Exercise requirements → Within the entries below, find the portion that opens with the line containing "index dip: (698, 661)" and closes with the line containing "pinky tip: (760, 762)". Retype that portion exactly and only.

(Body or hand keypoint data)
:::::
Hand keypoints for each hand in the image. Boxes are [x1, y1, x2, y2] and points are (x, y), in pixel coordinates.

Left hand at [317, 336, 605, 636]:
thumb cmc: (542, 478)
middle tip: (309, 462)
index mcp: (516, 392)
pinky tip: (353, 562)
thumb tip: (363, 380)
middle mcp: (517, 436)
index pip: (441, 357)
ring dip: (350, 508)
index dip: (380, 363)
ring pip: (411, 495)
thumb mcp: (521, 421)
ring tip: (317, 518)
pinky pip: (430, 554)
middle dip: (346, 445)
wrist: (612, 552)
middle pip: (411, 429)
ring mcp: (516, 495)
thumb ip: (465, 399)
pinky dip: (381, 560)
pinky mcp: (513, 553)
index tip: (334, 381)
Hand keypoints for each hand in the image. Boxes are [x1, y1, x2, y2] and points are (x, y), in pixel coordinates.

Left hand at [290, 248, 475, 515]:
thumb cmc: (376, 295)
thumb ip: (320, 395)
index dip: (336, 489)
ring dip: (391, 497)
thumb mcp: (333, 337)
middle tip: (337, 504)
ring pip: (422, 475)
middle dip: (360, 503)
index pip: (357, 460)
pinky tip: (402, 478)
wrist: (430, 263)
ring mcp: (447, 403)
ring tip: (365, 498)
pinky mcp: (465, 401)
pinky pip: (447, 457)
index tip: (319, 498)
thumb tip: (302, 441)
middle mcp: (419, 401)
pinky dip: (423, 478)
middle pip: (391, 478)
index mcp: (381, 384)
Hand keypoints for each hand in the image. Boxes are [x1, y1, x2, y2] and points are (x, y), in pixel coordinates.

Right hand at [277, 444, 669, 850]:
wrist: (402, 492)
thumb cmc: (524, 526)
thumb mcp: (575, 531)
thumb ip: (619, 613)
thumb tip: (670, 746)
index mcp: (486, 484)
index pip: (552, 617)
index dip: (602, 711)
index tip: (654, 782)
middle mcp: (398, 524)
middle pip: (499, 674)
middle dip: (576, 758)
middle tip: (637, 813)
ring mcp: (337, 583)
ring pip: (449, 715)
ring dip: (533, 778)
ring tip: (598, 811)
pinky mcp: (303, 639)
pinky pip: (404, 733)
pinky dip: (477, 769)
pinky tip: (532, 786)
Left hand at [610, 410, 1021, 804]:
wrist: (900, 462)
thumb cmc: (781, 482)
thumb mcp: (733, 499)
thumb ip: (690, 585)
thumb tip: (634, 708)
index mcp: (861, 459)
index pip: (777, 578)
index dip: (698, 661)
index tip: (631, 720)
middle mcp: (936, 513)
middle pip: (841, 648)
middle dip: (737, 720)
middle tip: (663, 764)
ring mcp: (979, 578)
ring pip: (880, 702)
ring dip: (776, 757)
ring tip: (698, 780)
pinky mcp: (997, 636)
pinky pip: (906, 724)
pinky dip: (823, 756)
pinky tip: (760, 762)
:::::
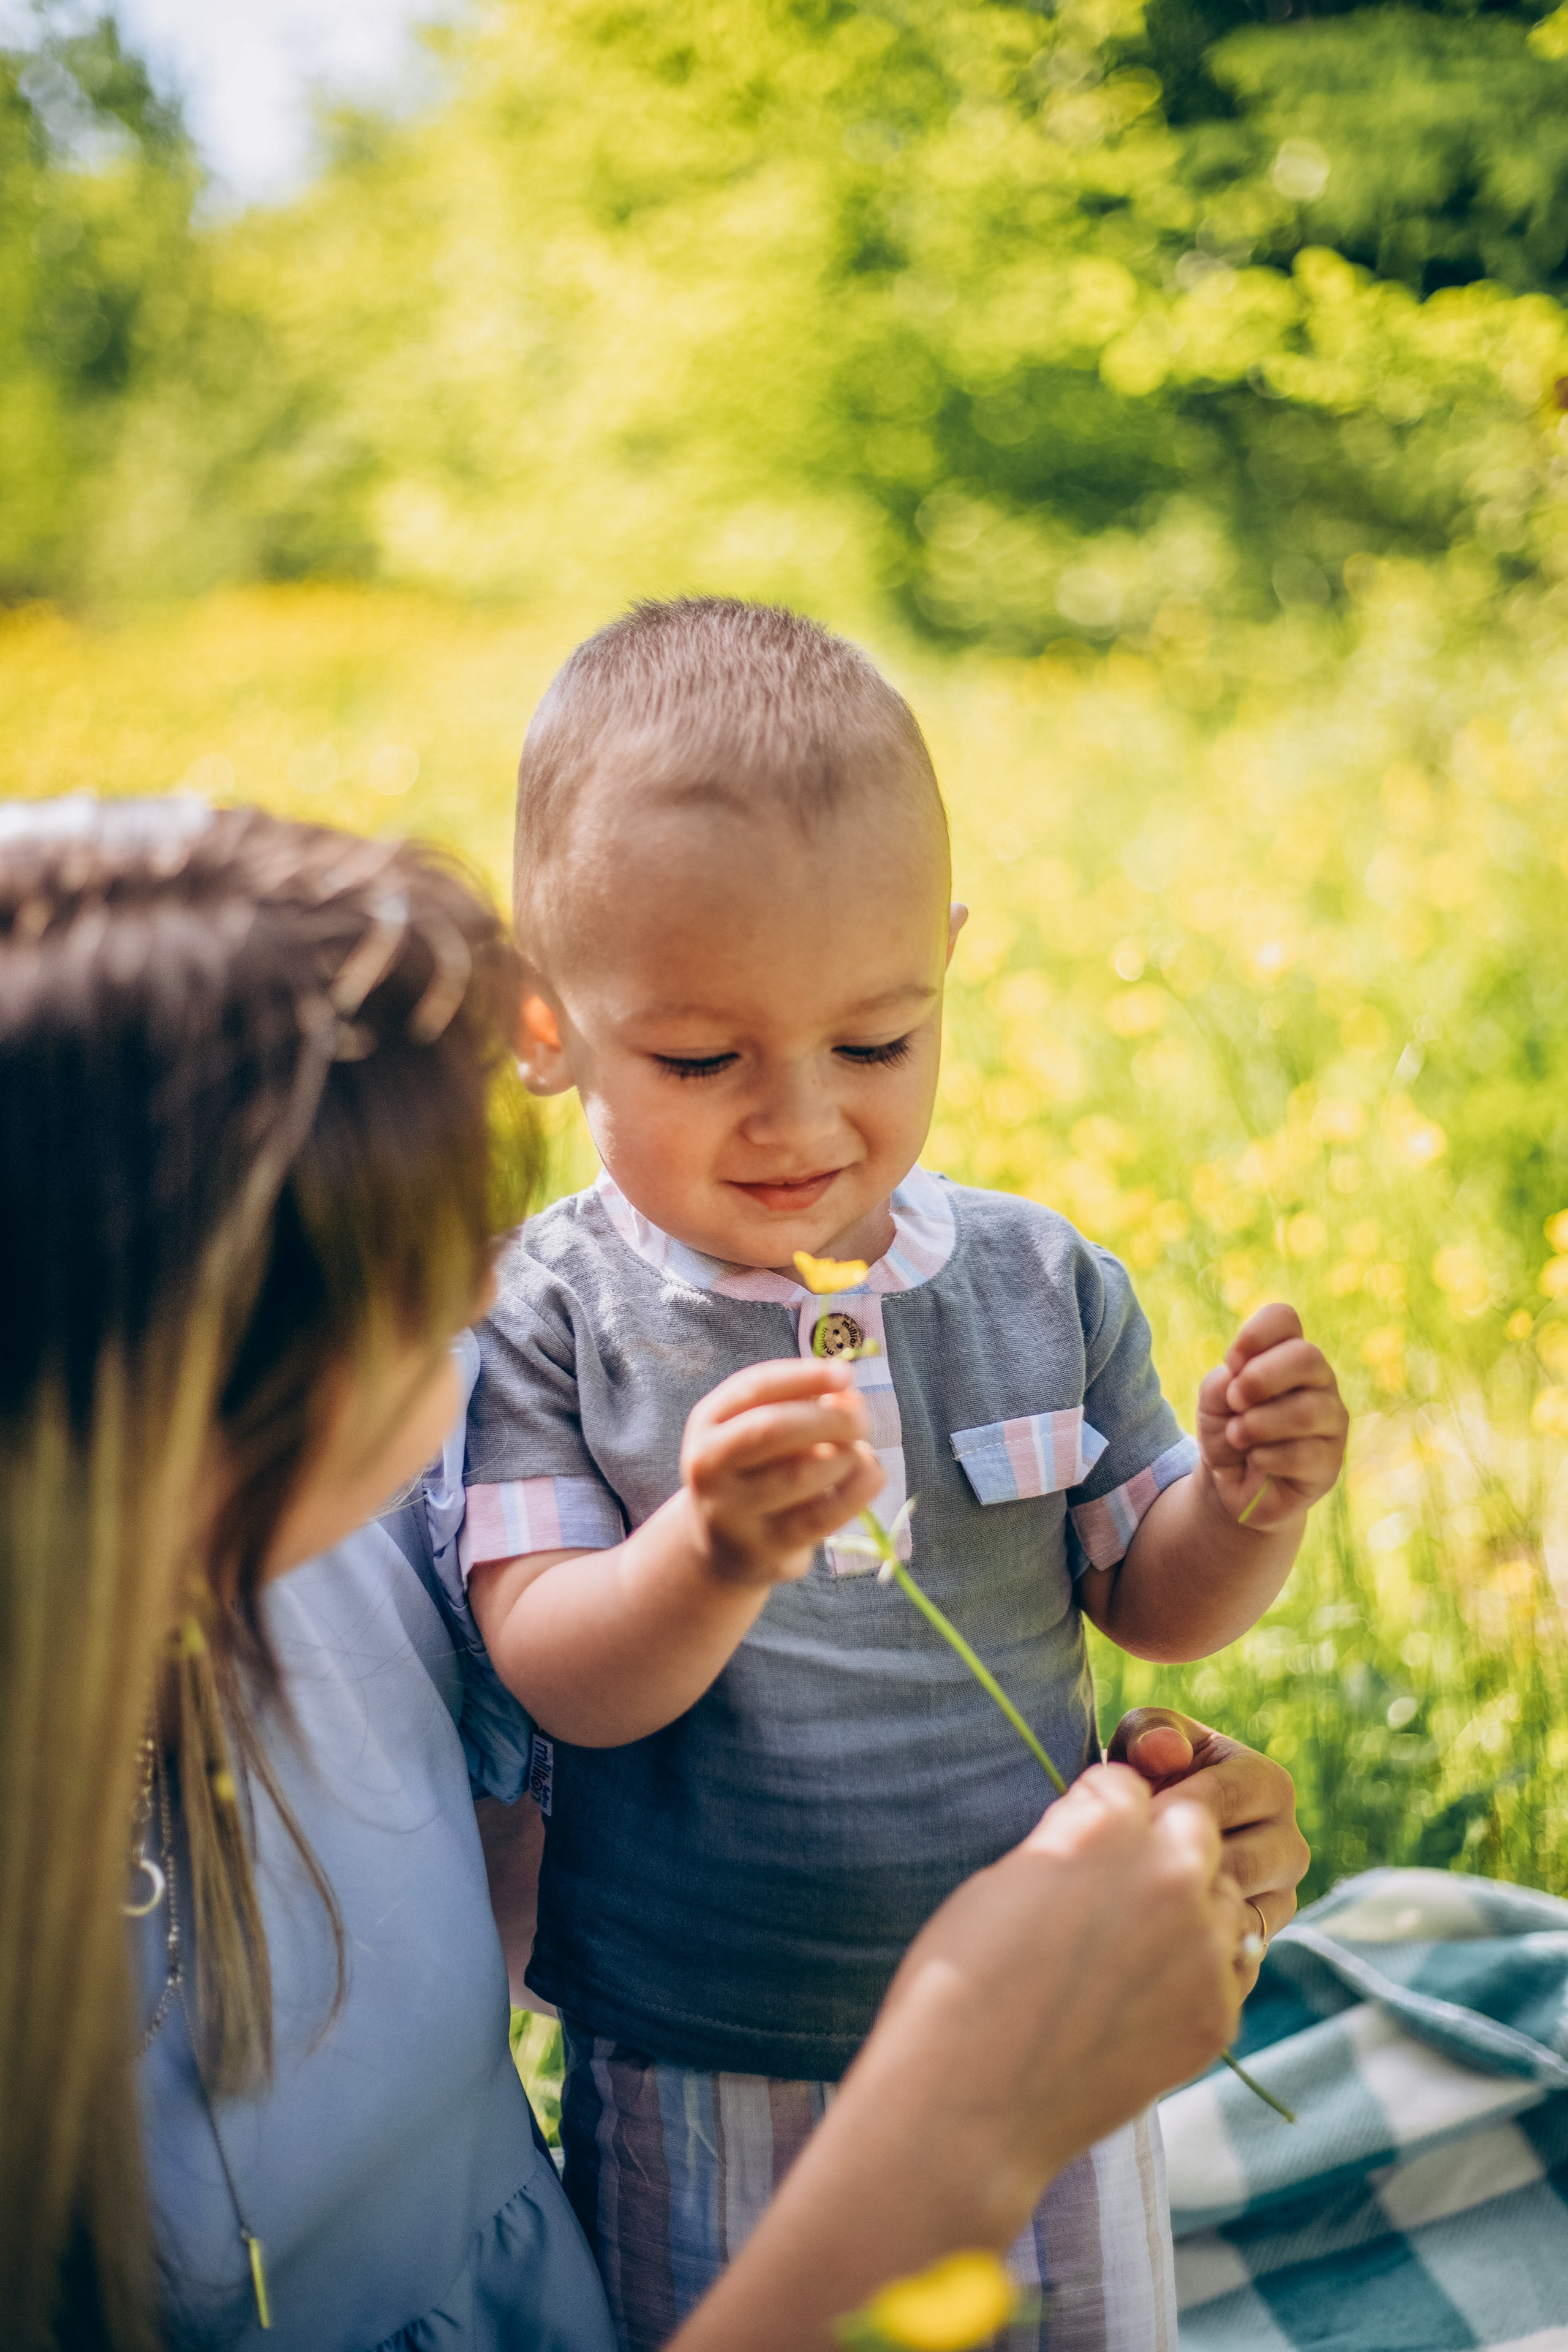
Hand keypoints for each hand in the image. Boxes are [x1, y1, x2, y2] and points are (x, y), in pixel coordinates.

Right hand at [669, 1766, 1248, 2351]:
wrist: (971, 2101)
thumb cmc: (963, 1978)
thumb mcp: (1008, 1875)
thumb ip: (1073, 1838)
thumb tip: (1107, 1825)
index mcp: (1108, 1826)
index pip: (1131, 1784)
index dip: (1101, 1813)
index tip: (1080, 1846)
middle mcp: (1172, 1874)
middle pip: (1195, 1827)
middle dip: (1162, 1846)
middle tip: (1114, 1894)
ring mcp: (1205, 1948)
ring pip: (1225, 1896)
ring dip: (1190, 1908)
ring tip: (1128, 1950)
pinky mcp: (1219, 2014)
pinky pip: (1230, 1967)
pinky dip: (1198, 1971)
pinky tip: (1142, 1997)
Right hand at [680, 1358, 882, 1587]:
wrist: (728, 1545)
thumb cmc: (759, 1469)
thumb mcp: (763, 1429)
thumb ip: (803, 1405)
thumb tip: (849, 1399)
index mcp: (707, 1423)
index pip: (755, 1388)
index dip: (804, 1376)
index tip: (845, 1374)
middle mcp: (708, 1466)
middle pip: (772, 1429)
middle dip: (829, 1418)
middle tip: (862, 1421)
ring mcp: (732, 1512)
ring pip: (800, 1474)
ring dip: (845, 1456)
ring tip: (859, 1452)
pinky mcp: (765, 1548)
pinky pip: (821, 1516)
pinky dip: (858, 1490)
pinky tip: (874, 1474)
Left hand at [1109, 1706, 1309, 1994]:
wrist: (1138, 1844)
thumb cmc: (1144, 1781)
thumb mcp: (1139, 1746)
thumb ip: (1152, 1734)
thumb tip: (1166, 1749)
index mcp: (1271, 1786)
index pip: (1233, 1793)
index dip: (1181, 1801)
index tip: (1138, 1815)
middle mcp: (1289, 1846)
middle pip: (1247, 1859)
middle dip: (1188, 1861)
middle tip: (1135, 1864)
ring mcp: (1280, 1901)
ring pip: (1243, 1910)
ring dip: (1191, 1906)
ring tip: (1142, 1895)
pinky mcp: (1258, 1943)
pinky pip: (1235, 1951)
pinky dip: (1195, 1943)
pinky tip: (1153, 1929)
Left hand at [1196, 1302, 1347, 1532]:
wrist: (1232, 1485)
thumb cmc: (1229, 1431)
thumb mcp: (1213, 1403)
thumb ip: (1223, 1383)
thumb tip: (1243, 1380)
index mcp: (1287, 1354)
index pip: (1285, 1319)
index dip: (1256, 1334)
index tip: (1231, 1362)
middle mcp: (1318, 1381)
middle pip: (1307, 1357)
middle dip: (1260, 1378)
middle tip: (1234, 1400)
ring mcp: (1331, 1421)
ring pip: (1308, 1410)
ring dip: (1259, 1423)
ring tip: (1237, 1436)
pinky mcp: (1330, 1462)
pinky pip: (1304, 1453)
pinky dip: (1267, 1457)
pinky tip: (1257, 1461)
:::::
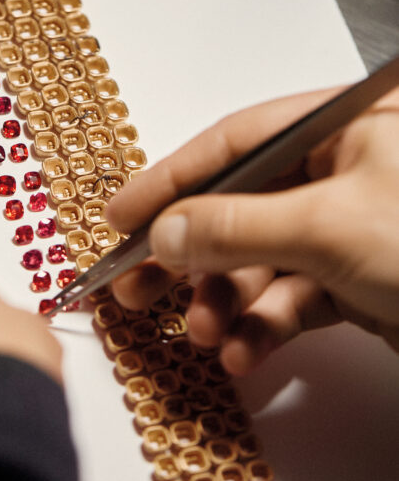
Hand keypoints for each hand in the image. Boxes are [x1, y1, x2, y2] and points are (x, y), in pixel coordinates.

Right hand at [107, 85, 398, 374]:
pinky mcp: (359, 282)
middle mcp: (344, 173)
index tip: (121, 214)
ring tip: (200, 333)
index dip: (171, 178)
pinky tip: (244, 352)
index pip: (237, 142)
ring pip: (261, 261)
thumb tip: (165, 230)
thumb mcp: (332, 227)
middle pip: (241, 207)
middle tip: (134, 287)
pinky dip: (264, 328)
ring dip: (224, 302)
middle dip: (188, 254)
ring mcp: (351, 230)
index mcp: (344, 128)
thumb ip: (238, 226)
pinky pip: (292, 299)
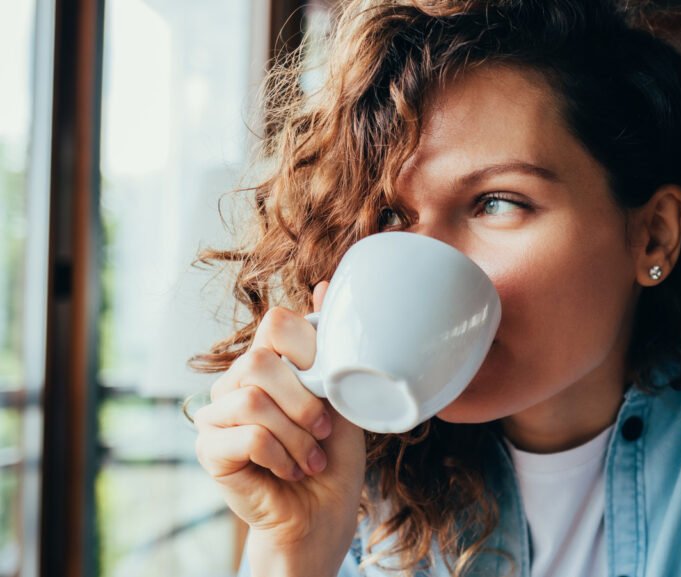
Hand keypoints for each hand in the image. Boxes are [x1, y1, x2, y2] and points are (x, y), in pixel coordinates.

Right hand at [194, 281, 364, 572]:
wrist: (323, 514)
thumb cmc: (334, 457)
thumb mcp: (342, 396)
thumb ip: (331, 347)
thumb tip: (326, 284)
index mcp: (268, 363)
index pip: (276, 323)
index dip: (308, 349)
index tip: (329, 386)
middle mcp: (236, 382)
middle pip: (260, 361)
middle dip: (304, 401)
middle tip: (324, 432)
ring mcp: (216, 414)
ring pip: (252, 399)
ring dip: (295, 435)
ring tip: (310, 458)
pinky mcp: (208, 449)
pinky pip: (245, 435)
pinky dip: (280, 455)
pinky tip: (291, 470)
:::::
Solution to this exercise →
index dip: (698, 661)
index tip: (631, 720)
middle mcp: (936, 513)
middle pip: (841, 648)
middle dip: (737, 720)
middle tip: (663, 764)
ring mcp: (979, 578)
ring pip: (880, 702)
ring dip: (776, 757)
ring tip: (698, 780)
pinky mcp: (997, 636)
pinky pip: (906, 724)
pinky dip: (823, 756)
pinky tip: (760, 762)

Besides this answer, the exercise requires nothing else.